___ Data records ___
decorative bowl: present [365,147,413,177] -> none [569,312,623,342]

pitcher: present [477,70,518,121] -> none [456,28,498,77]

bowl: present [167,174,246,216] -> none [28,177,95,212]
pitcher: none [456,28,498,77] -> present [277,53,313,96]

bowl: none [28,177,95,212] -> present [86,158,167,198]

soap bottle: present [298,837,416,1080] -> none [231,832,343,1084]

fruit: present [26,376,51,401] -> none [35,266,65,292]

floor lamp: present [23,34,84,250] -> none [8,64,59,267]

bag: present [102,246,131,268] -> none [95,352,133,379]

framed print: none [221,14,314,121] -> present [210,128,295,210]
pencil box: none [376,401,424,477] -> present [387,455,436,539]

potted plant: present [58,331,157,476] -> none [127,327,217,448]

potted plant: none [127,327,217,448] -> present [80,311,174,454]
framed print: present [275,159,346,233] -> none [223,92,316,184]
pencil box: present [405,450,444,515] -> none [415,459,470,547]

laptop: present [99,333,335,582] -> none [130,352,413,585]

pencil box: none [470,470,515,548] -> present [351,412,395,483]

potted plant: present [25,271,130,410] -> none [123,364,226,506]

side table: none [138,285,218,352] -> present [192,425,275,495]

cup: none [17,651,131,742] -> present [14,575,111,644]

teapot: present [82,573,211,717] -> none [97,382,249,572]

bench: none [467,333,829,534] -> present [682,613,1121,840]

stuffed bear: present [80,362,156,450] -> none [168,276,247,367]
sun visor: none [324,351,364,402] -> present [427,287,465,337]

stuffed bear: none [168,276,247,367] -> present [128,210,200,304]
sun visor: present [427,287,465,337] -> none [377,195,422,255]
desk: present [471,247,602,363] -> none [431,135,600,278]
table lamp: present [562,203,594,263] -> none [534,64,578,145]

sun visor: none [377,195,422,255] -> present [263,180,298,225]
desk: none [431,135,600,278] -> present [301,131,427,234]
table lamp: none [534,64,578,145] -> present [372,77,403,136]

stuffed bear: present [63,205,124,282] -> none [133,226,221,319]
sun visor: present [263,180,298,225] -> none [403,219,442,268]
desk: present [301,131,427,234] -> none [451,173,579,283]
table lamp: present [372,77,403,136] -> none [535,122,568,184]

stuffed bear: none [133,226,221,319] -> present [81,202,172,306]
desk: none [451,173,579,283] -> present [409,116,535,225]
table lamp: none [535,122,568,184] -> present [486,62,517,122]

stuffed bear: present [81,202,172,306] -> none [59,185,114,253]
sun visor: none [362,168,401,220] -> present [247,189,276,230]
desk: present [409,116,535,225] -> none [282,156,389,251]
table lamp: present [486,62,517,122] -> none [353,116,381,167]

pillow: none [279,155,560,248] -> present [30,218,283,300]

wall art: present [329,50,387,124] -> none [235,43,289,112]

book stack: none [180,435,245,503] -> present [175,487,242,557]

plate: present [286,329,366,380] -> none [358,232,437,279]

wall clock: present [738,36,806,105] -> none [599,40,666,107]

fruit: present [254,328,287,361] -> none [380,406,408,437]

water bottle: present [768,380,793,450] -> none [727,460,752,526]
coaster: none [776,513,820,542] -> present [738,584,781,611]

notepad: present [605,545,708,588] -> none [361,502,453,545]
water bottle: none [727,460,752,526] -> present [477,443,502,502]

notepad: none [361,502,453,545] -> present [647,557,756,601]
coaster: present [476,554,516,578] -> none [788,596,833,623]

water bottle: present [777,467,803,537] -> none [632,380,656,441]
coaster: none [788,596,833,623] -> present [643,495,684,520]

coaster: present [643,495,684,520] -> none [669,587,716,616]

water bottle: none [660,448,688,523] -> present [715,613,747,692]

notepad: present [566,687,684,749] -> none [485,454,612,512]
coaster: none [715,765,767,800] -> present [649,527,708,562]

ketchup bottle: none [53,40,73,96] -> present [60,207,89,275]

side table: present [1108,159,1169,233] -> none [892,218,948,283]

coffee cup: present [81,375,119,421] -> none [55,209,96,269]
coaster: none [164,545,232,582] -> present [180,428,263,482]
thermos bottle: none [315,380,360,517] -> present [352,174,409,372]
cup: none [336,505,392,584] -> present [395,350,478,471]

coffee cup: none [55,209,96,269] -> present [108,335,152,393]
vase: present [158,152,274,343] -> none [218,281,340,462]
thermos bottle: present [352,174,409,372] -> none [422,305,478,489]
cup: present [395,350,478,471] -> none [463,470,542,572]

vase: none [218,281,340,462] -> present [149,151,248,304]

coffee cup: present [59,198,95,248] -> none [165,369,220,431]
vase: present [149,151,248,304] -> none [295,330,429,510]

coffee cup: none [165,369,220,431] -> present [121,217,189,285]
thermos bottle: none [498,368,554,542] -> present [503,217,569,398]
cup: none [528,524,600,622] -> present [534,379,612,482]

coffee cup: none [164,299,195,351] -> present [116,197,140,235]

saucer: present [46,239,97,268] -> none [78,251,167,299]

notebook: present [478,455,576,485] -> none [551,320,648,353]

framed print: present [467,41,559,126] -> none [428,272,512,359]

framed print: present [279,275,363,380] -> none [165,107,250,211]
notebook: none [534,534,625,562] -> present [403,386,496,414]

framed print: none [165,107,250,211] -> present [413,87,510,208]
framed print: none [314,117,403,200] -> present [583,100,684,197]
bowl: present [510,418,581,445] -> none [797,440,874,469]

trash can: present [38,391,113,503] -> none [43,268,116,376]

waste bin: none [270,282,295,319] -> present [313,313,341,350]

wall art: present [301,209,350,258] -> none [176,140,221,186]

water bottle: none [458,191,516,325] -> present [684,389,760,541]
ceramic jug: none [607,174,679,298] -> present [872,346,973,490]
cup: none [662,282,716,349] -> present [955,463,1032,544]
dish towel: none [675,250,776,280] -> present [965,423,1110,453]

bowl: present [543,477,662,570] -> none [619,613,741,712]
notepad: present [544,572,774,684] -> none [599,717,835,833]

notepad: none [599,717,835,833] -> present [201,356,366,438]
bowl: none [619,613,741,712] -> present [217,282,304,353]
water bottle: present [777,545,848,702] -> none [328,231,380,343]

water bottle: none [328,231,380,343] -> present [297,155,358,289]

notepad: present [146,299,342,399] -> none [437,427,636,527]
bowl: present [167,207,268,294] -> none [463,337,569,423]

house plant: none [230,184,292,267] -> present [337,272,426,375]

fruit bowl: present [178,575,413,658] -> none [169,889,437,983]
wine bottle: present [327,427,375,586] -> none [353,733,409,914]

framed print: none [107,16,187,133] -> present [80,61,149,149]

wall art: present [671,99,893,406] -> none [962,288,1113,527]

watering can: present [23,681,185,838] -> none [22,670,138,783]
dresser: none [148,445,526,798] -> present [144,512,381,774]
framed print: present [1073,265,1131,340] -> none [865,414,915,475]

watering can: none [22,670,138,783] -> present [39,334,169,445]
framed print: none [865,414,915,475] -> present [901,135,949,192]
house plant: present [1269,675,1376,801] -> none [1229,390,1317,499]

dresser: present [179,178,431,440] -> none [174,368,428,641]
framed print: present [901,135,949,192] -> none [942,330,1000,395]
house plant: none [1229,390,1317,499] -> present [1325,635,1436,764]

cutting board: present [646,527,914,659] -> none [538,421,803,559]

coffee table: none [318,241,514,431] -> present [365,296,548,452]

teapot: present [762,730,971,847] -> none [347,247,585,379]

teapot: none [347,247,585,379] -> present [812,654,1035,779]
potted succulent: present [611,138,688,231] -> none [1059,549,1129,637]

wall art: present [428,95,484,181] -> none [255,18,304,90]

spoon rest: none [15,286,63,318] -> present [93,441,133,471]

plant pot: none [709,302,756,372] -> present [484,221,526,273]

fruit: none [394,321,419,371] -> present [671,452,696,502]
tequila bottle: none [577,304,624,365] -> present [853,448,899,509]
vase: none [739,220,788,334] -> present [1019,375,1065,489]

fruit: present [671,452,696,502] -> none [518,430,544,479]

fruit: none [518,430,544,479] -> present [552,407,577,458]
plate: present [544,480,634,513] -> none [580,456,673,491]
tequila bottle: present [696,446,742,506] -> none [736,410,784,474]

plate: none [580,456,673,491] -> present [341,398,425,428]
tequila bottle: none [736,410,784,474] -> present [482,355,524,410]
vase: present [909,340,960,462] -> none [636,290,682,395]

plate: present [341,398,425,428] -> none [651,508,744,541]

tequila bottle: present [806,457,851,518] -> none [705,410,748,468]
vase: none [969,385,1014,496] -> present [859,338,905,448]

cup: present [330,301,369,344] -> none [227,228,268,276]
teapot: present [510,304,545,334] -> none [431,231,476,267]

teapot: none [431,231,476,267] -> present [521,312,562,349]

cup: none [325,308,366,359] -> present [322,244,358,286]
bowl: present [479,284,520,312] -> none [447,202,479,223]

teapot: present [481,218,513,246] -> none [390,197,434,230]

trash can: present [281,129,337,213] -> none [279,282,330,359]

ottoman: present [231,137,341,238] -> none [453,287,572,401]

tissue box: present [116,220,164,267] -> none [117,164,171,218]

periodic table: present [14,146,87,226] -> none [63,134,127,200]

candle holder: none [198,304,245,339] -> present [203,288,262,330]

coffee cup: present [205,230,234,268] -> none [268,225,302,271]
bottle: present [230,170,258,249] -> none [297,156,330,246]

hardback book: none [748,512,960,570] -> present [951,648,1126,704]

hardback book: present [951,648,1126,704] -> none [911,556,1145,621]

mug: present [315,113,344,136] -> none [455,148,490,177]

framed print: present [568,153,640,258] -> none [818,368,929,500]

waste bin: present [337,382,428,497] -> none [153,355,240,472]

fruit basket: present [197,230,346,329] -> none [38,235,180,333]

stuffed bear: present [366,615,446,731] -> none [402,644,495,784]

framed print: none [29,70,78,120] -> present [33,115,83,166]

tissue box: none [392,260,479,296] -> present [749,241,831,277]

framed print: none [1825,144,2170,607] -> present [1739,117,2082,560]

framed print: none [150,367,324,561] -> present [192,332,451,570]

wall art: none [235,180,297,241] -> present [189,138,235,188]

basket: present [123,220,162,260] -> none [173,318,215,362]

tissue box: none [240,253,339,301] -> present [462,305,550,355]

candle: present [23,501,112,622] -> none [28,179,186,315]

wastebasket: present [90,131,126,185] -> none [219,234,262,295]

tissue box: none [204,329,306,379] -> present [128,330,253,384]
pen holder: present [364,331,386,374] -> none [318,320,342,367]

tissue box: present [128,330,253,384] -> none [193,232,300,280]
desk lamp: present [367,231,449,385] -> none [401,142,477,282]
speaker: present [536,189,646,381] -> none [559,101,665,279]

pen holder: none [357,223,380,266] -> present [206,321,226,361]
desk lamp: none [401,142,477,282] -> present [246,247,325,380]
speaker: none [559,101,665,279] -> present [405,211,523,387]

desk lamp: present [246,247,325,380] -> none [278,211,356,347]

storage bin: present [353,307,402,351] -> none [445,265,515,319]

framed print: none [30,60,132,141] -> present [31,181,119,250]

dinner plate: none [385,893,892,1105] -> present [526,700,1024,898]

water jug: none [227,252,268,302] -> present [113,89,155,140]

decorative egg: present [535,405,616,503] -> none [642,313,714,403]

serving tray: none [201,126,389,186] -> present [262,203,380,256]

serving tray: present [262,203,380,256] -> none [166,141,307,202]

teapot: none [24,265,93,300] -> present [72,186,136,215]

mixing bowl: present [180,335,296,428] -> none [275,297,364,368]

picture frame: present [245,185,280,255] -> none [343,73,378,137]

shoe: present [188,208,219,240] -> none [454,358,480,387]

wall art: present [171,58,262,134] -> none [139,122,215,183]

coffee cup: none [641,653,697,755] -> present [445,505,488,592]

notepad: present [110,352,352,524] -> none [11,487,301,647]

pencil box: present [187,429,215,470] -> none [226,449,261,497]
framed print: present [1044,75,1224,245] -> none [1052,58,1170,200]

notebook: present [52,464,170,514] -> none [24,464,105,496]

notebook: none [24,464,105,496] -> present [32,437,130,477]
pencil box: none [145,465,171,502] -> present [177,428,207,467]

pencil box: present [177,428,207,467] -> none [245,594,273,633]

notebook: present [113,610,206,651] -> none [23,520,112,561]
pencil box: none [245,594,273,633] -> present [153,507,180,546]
___
_Exercise_
The required output is the exact run of lines from the beginning of the listing above to the line that contains "stuffed bear: none [168,276,247,367]", inclusive of both.

_Answer to the exercise_
decorative bowl: present [365,147,413,177] -> none [569,312,623,342]

pitcher: present [477,70,518,121] -> none [456,28,498,77]

bowl: present [167,174,246,216] -> none [28,177,95,212]
pitcher: none [456,28,498,77] -> present [277,53,313,96]

bowl: none [28,177,95,212] -> present [86,158,167,198]

soap bottle: present [298,837,416,1080] -> none [231,832,343,1084]

fruit: present [26,376,51,401] -> none [35,266,65,292]

floor lamp: present [23,34,84,250] -> none [8,64,59,267]

bag: present [102,246,131,268] -> none [95,352,133,379]

framed print: none [221,14,314,121] -> present [210,128,295,210]
pencil box: none [376,401,424,477] -> present [387,455,436,539]

potted plant: present [58,331,157,476] -> none [127,327,217,448]

potted plant: none [127,327,217,448] -> present [80,311,174,454]
framed print: present [275,159,346,233] -> none [223,92,316,184]
pencil box: present [405,450,444,515] -> none [415,459,470,547]

laptop: present [99,333,335,582] -> none [130,352,413,585]

pencil box: none [470,470,515,548] -> present [351,412,395,483]

potted plant: present [25,271,130,410] -> none [123,364,226,506]

side table: none [138,285,218,352] -> present [192,425,275,495]

cup: none [17,651,131,742] -> present [14,575,111,644]

teapot: present [82,573,211,717] -> none [97,382,249,572]

bench: none [467,333,829,534] -> present [682,613,1121,840]

stuffed bear: present [80,362,156,450] -> none [168,276,247,367]
sun visor: none [324,351,364,402] -> present [427,287,465,337]

stuffed bear: none [168,276,247,367] -> present [128,210,200,304]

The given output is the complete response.